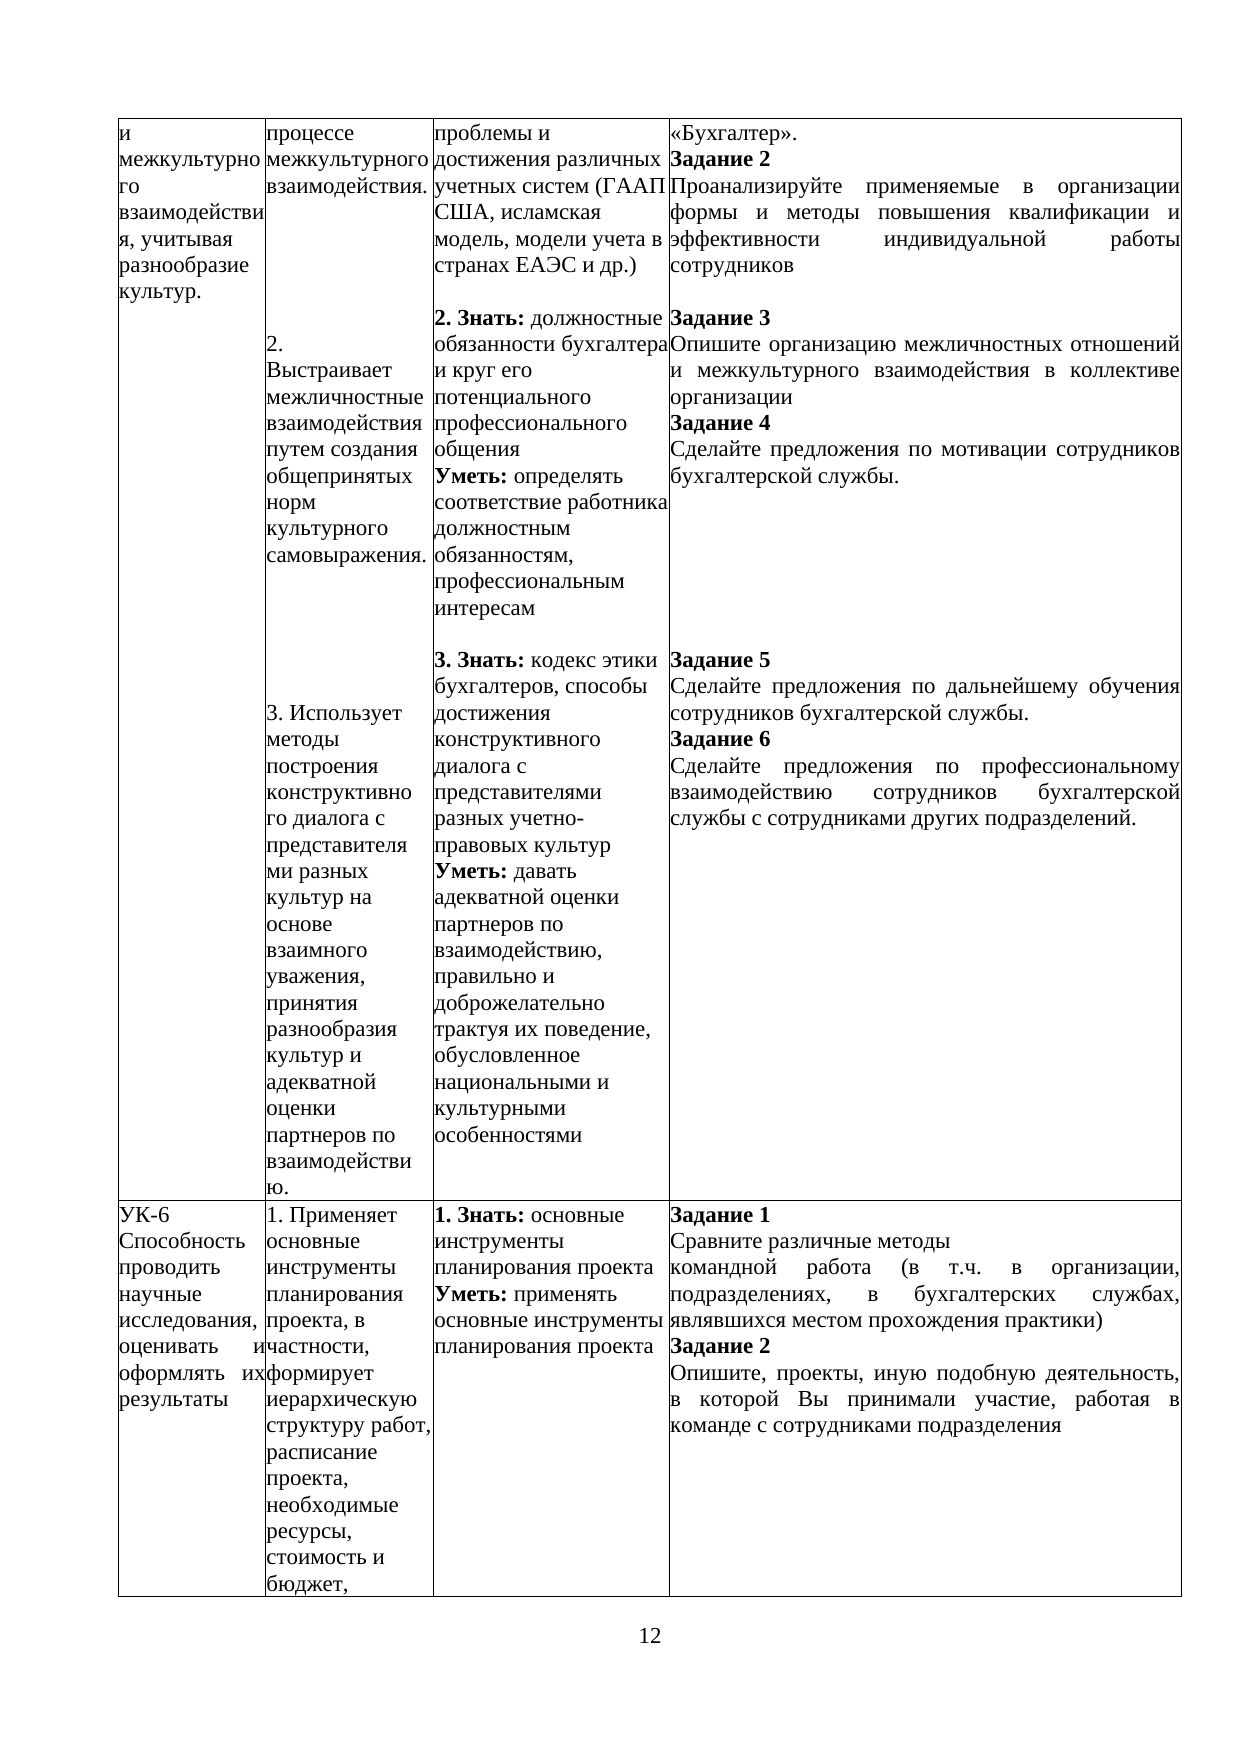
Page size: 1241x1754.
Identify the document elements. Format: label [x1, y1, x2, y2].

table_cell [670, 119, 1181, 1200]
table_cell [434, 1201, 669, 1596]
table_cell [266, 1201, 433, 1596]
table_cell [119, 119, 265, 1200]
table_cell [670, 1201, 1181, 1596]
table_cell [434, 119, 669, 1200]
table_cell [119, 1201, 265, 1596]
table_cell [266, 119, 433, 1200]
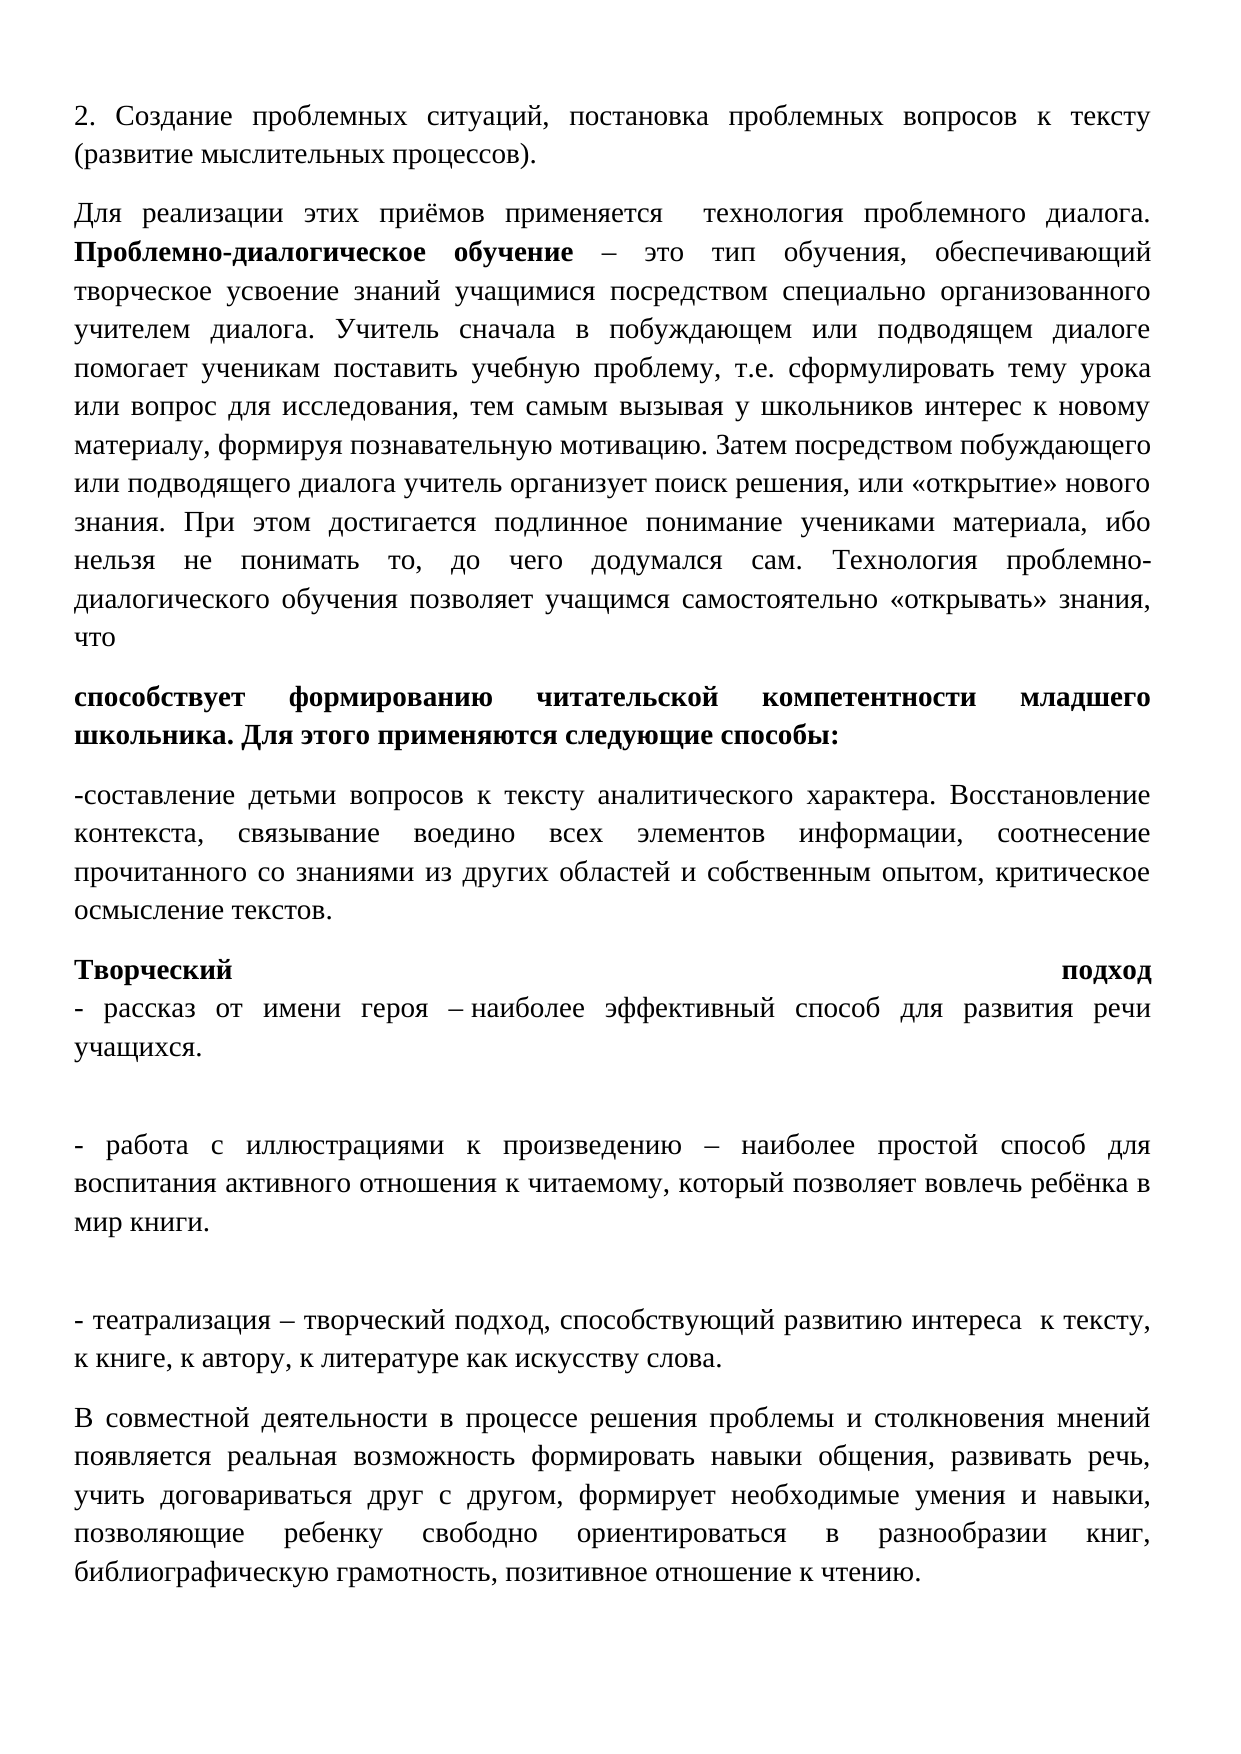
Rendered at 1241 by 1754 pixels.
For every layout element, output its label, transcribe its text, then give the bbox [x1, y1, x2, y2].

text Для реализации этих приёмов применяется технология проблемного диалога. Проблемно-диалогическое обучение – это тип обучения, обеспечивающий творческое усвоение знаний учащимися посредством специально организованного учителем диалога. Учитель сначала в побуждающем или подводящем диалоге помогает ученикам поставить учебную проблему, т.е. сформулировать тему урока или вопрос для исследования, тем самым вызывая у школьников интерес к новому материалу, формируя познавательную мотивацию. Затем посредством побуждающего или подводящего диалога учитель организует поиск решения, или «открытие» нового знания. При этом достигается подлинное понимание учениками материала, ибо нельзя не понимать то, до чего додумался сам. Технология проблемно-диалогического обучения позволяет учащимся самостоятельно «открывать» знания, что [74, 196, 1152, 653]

──────────────────────────────

▶ [WORK TO BE COMPLETED] Give again exactly the lines running from the beginning of the material above through the line that contains "Rendered at 1241 by 1754 pixels.", and leave out every picture.

▶ [EXERCISE ANSWER]
Page size: 1241x1754.
Identify the document elements. Format: label [x1, y1, x2, y2].

table_cell [670, 119, 1181, 1200]
table_cell [434, 1201, 669, 1596]
table_cell [266, 1201, 433, 1596]
table_cell [119, 119, 265, 1200]
table_cell [670, 1201, 1181, 1596]
table_cell [434, 119, 669, 1200]
table_cell [119, 1201, 265, 1596]
table_cell [266, 119, 433, 1200]
Rendered at 1241 by 1754 pixels.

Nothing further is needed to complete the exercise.